Ecco come si presenta oggi l'area dell'ex laghetto rosso del Puppaio, nella miniera di Rio Albano, dopo la cancellazione (bonifica la chiamino altri), oltre un anno fa: un anonimo spiazzo desertico, buono solo per organizzarci un rodeo (se fossimo in Texas). Oltretutto ai lati le ruspe hanno spazzato via per sempre interessanti formazioni geologiche, resti degli scavi minerari, che davano al paesaggio colorazioni dal verdastro al turchino.
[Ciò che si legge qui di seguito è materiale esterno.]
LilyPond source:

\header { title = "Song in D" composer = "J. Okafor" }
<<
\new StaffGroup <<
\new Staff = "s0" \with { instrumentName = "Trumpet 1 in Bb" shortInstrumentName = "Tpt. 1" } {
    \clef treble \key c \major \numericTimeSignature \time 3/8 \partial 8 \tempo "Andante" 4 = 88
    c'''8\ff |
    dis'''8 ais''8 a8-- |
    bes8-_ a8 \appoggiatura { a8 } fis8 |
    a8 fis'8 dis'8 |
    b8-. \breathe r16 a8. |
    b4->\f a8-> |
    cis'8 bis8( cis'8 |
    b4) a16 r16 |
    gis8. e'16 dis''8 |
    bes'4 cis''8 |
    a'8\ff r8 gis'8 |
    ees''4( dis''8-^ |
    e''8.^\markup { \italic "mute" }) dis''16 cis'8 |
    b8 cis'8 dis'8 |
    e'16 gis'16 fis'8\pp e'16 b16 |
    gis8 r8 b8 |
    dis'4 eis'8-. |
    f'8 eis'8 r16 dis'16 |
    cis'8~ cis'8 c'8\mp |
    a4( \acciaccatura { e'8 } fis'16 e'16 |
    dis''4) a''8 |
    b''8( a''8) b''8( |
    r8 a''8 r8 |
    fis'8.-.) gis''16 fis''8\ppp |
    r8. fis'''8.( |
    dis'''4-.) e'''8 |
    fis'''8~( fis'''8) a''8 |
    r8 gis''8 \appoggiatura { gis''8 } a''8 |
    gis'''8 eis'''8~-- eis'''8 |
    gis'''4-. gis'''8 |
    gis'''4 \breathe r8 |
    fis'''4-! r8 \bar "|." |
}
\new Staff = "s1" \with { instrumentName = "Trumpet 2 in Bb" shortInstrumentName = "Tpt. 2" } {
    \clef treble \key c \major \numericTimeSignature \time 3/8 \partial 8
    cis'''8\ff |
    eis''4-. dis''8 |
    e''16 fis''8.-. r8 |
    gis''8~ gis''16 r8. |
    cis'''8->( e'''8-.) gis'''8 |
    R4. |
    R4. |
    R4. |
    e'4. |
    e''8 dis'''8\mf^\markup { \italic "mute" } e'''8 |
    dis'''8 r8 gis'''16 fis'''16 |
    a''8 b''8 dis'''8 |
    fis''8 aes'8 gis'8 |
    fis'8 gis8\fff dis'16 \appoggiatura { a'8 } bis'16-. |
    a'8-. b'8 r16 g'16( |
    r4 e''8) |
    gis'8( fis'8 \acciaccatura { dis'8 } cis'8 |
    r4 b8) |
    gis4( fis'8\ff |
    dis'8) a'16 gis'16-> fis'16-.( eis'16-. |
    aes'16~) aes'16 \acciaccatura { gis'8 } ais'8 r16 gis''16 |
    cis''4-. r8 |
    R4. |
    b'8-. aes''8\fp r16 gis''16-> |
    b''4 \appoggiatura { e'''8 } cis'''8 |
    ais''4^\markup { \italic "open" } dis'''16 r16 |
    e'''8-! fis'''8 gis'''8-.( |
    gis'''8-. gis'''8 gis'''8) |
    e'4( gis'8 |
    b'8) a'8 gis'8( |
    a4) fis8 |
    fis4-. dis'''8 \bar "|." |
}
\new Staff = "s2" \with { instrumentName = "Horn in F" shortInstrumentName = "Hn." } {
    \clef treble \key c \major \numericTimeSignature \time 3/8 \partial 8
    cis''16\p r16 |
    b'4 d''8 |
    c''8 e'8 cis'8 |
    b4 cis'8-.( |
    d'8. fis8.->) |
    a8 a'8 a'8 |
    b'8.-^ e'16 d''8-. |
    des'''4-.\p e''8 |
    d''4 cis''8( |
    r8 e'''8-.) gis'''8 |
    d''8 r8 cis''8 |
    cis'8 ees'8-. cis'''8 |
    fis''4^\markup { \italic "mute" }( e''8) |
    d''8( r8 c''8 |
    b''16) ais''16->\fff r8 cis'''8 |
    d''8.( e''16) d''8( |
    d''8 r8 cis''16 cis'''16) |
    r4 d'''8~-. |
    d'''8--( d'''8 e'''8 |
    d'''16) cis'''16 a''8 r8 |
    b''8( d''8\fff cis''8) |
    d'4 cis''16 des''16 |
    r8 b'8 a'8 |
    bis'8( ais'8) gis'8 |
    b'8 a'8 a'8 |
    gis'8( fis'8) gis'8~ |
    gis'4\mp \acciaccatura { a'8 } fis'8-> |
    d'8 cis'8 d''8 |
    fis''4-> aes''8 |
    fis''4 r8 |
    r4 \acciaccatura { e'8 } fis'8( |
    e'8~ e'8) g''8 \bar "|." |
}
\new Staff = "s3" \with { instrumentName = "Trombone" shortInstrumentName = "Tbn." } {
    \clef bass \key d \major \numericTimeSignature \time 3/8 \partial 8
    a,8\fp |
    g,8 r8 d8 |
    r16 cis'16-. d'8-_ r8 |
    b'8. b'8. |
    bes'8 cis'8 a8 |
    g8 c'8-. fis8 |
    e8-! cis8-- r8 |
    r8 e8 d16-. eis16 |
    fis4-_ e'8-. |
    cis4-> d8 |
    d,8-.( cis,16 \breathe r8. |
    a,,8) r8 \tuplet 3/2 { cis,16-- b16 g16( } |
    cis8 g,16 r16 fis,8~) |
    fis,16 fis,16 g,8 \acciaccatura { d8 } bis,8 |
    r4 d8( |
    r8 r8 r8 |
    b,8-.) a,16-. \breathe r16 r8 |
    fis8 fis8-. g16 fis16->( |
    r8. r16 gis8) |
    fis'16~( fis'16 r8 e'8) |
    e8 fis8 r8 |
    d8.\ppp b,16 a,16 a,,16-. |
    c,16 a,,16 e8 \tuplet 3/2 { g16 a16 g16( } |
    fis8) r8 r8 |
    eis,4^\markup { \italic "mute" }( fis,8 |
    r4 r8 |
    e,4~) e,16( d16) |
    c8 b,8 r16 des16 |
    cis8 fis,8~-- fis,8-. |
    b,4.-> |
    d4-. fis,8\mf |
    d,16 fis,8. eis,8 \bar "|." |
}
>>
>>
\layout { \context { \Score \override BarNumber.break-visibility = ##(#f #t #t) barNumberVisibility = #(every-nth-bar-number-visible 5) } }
Un angolo da cartolina, fotografatissimo dai turisti.
Se poi la volessimo chiamare bonifica, ci sarebbe da chiedersi perché il rottame di un'asfaltatrice continui a giacere lì abbandonato.
Ma il problema è la vera bonifica che andrebbe fatta. A poche decine di metri si trova una conca in cui si apre un altro laghetto. O meglio quella che da decenni è l'unica discarica a cielo aperto dell'isola che continua a mostrarsi nella sua bruttura. Anche con rifiuti speciali, come scaldabagni e pneumatici. Pure con scene da film horror, tipo una bambola assassina (dell'ambiente). E un mare di plastica, di almeno trent'anni (essendo la discarica degli anni '80), eppure dall'aria di chi vuole passarne qualche altro migliaio prima del fine vita. Addirittura le bottiglie a mollo ci stanno tanto bene da creare un golfo di plastica, in un bel brodo di liquami di acqua stagnante.
Quindi, questo sì un paesaggio da cartolina da salvare, mica un comunissimo laghetto rosso.